Edward Gibbon: better for your English than Google
Gibbon, the historian and author of The Decline and Fall of the Roman Empire, neglected his studies at Oxford and as a result at the age of sixteen was sent by his father to Switzerland. There, at Lausanne, under the supervision of a French tutor, he writes in his autobiography of suffering what we would now call ‘cultural shock’, of being a stranger in a foreign land. As he says, he had lost the use of speech and hearing. Ignorant of French, he could neither ask nor answer a question in the language. He disliked everything about the place. He had exchanged the cheerful open fires of home for the “dull, invisible heat of a stove”. Any native Englishman, he writes, would be disgusted with the appearance, the “general aspect”, of his lodging. Many a student sent to England to study English will sympathise with Gibbon when he says, “My condition seemed as destitute of hope as it was devoid of pleasure.” Full of self-pity, he felt himself to be an exile and a prisoner. No doubt many of my own students have felt the same way.
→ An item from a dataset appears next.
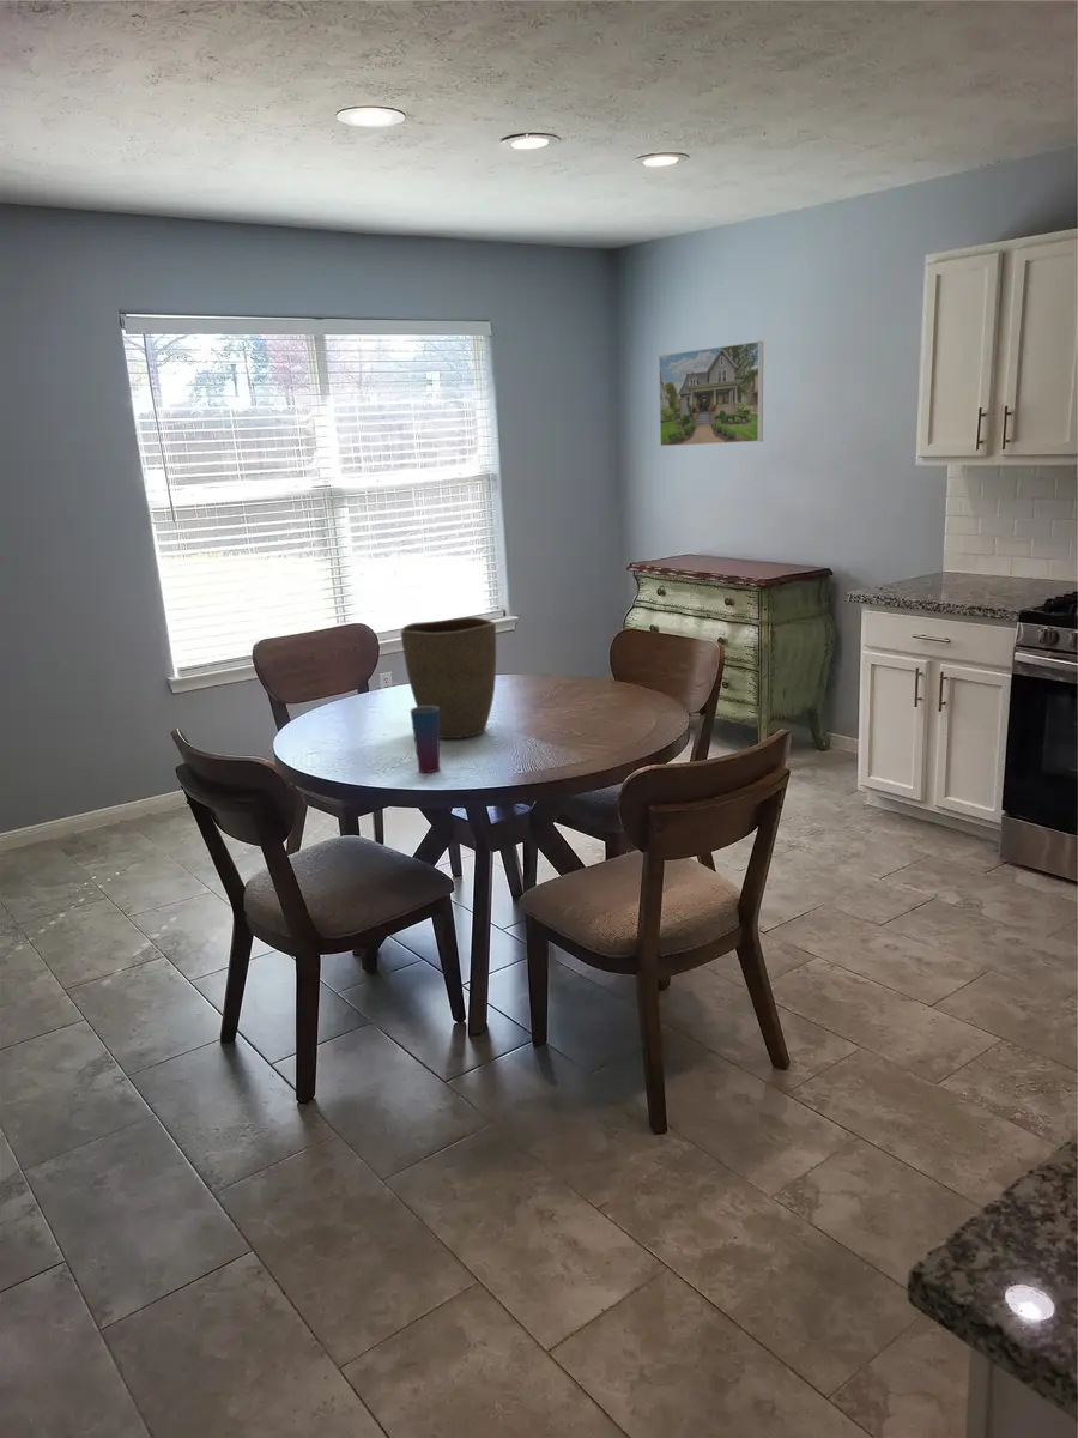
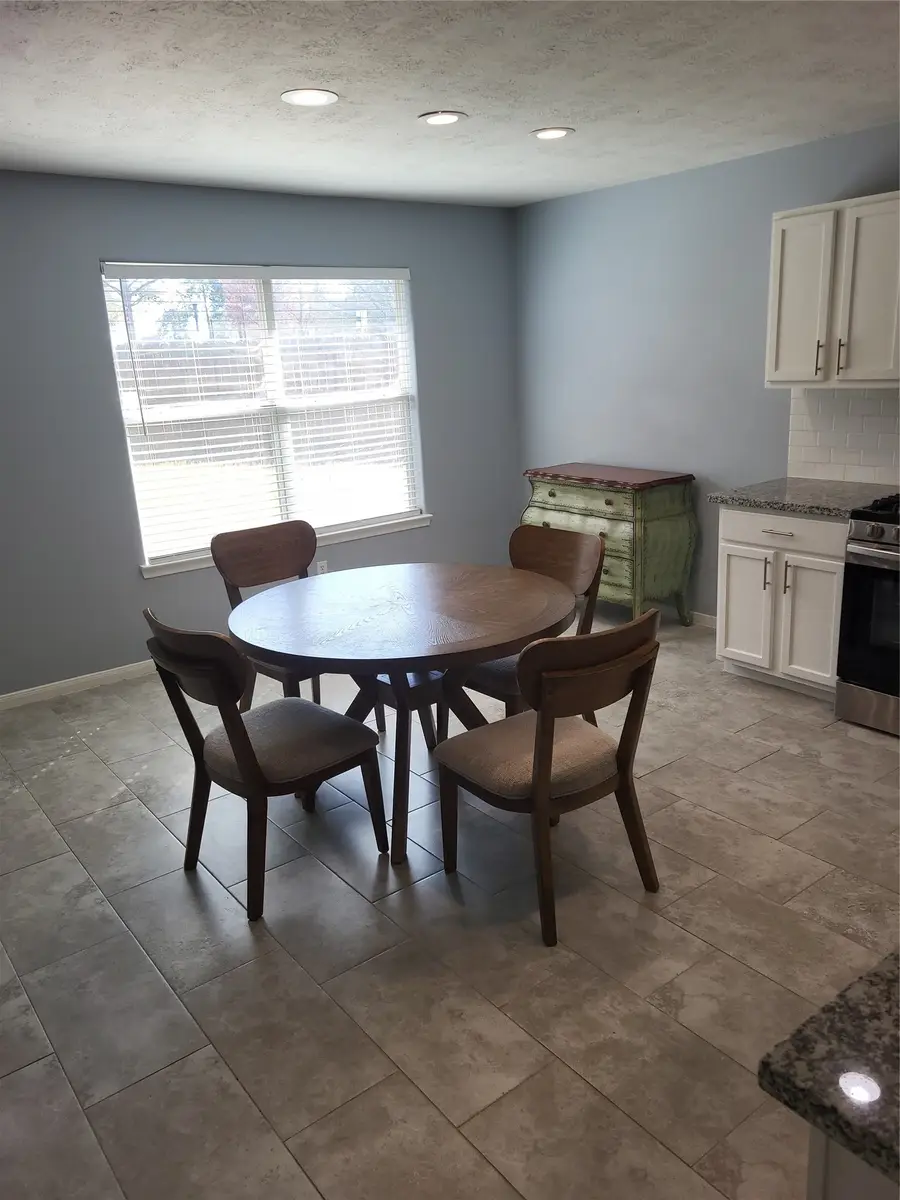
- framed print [658,340,764,447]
- cup [410,706,441,773]
- vase [400,616,497,739]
But Gibbon persevered. Living with his tutor’s family, he had to listen and speak in French. Discouraged at first by his slowness, he writes that after a few months he was astonished by the rapidity of his progress: “My pronunciation was formed by the constant repetition of the same sounds… ease and freedom were obtained by practice… and before I was recalled home, French, in which I spontaneously thought, was more familiar than English to my ear, my tongue, and my pen.” His success was achieved after a stay of about five years, at the age of twenty-one.
By the third year of his stay he had become a serious student, working on his own and designing his own study systems. In contrast with modern learning methods, he recommends the use of translation. In his case, he would translate Cicero into French and then, the next day, translate his French back into Latin and compare his work with the original in order to check his accuracy and style . He says that in time he became less ashamed of himself and more satisfied.
Although I have never been keen on translation as a method of language learning, I think there are benefits in Gibbon’s method, especially for intermediate and advanced students working on their own without the benefit of conversation with a native speaker. As a system, its major advantage is that it is active, needs more mental effort than reading, a largely passive activity. The second translation back into the original jogs your memory and provides the necessary repetition. Comparing your work with the native text shows immediately just how much you have retained and, depending on your mistakes, whether or not the whole process should be repeated.
Don’t start with Shakespeare. Start with any passage that you can read with great ease, perhaps a dialogue or a simple anecdote, a hundred or so words long. A book written in English for very young children will make an ideal starting point. Of course, the more advanced the student, the less easy the passage should be. As fast as your pen will move, translate into your own language. Put aside for an hour or two, or until the same time next day (no longer). Translate back into English. Compare with the original. How did you do? Congratulations! Do the exercise daily. Use progressively longer and less easy passages.
It worked for Gibbon. It should work for you.